» **Exercise aim**
Pick every line with "Pancreas" from the material below.

» **The data**
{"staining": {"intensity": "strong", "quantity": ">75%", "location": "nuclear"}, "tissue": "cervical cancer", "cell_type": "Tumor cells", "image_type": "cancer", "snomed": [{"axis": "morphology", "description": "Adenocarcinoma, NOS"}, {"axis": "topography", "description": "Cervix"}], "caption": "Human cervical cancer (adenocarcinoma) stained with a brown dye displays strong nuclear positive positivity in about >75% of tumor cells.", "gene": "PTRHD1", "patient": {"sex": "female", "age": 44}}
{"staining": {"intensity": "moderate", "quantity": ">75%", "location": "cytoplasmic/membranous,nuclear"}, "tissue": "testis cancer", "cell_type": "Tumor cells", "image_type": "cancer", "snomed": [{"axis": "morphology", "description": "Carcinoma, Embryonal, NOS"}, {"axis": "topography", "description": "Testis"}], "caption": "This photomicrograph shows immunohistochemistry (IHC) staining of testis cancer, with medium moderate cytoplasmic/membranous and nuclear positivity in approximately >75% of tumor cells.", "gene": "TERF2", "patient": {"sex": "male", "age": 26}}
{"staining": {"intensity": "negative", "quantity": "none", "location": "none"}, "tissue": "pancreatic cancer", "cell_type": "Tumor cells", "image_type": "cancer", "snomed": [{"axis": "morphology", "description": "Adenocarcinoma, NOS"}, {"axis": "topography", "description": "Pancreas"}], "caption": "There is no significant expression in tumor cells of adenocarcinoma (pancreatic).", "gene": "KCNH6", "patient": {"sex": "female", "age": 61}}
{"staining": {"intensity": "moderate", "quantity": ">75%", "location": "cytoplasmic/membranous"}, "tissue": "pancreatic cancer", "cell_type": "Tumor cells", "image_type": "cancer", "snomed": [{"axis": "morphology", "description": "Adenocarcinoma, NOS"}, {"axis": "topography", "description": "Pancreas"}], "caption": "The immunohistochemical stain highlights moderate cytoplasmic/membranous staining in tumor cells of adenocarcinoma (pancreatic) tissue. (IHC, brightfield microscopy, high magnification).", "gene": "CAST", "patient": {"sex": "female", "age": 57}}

» **Answer space**
{"staining": {"intensity": "negative", "quantity": "none", "location": "none"}, "tissue": "pancreatic cancer", "cell_type": "Tumor cells", "image_type": "cancer", "snomed": [{"axis": "morphology", "description": "Adenocarcinoma, NOS"}, {"axis": "topography", "description": "Pancreas"}], "caption": "There is no significant expression in tumor cells of adenocarcinoma (pancreatic).", "gene": "KCNH6", "patient": {"sex": "female", "age": 61}}
{"staining": {"intensity": "moderate", "quantity": ">75%", "location": "cytoplasmic/membranous"}, "tissue": "pancreatic cancer", "cell_type": "Tumor cells", "image_type": "cancer", "snomed": [{"axis": "morphology", "description": "Adenocarcinoma, NOS"}, {"axis": "topography", "description": "Pancreas"}], "caption": "The immunohistochemical stain highlights moderate cytoplasmic/membranous staining in tumor cells of adenocarcinoma (pancreatic) tissue. (IHC, brightfield microscopy, high magnification).", "gene": "CAST", "patient": {"sex": "female", "age": 57}}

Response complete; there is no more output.